Sa famille n’avait-elle pas vu les terrifiantes images des camions militaires défilant dans la poétique Bergame pour évacuer les cadavres des morgues saturées ? N’avait-elle pas été le témoin impuissant du chagrin des vieillards bouclés dans leurs mouroirs, presque des abattoirs où l’on tue avec les armes de l’isolement et de la négligence ? N’avait-elle pas entendu ce témoignage poignant d’une mère dont la jeune fille autiste atteinte du Covid 19 n’avait pu être admise, sélection oblige, en soins intensifs ?

Ilana se mit à penser au programme Aktion T4 des nazis, dessein macabre qui avait exterminé entre 1939 et 1941 près de 80 000 handicapés physiques et mentaux…

La maltraitance envers les aînés ? Leur relégation hors du monde où chaque minute est dédiée à la croissance, pour en tirer profit ou pour ne pas tomber du radeau.
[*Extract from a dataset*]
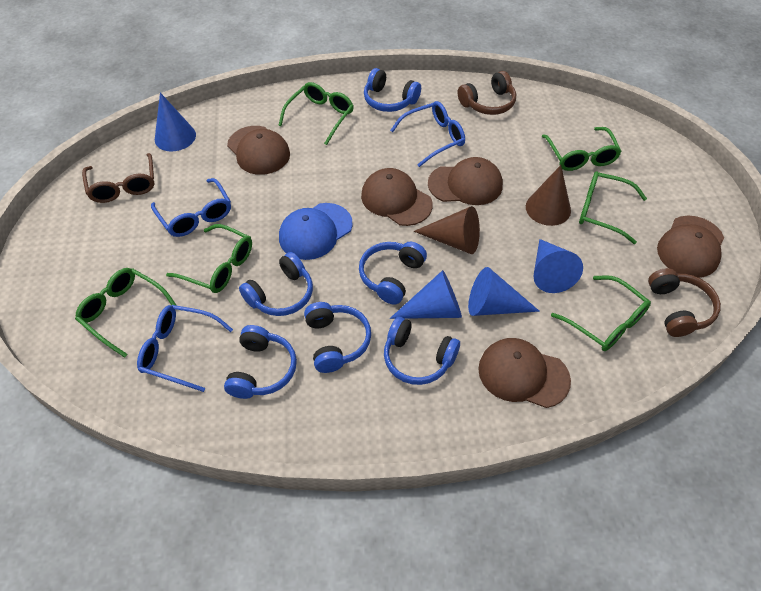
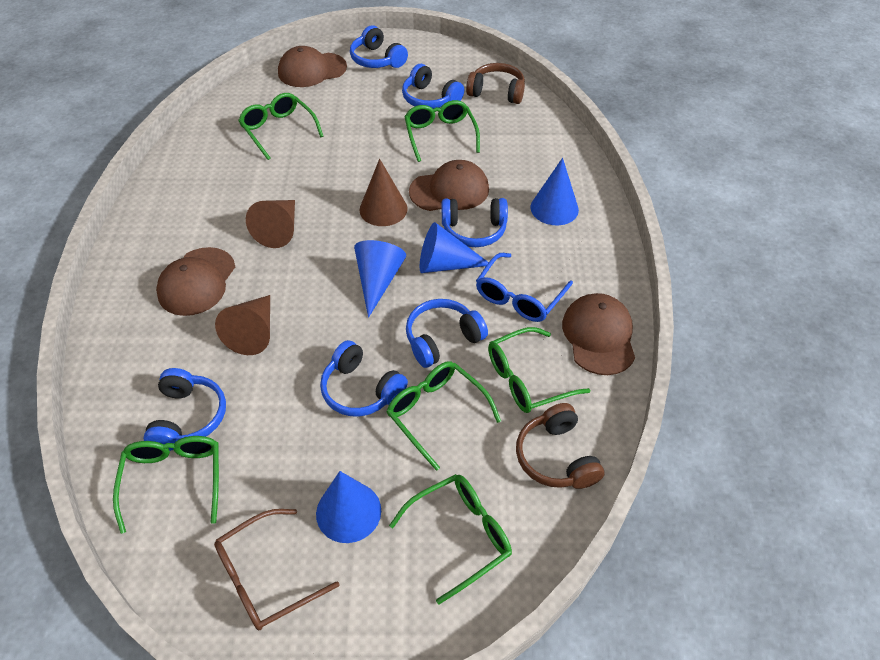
blue cap: 1 -> 0
blue glasses: 3 -> 1
brown cap: 5 -> 4
brown cone: 2 -> 3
Qu’il est loin le temps d’autrefois où il était impensable de mettre au placard les ancêtres qui ont tant de choses à transmettre, d’être attendri par un geste gauche, par un moment imprévu de coquetterie, par une mimique qui remonte à l’aube de l’humanité.

Ilana pourrait…

S’enfermer dans son bureau et se mettre à écrire sur ces sujets que la gestion du Covid 19 va pousser un cran plus loin encore ?

Oui, elle pourrait…

Mais elle se souvint. De sa jeunesse. De ces années où elle fut infirmière. L’acmé du dégoût pour son métier de soignante ? La répugnance qu’elle avait éprouvée pour les vieux lorsqu’elle travaillait en service de gériatrie. Là où les odeurs de soupe se mélangeaient à celles des excréments avec une inégalable pestilence. Là où il fallait en vain nettoyer de la bave fétide sur des visages qui n’absorbaient plus les parfums du savon. Là où tout puait de la plus laide des démissions. Là où on s’accrochait, se cramponnait, se plaignait avec des voix si faibles que seuls parvenaient des relents d’haleines nauséabondes.

Une nuit d’insomnie plus tard, Ilana avait pris sa décision.

Elle sortit ses premiers diplômes d’une boîte où ils avaient été enfouis il y avait près de trente ans. Infirmière diplômée, elle se mettrait au service des plus atteints par la maladie, des plus abandonnés par la société.

Elle bouclerait ainsi la boucle de son existence. Le monde était en flamme mais tout serait désormais possible.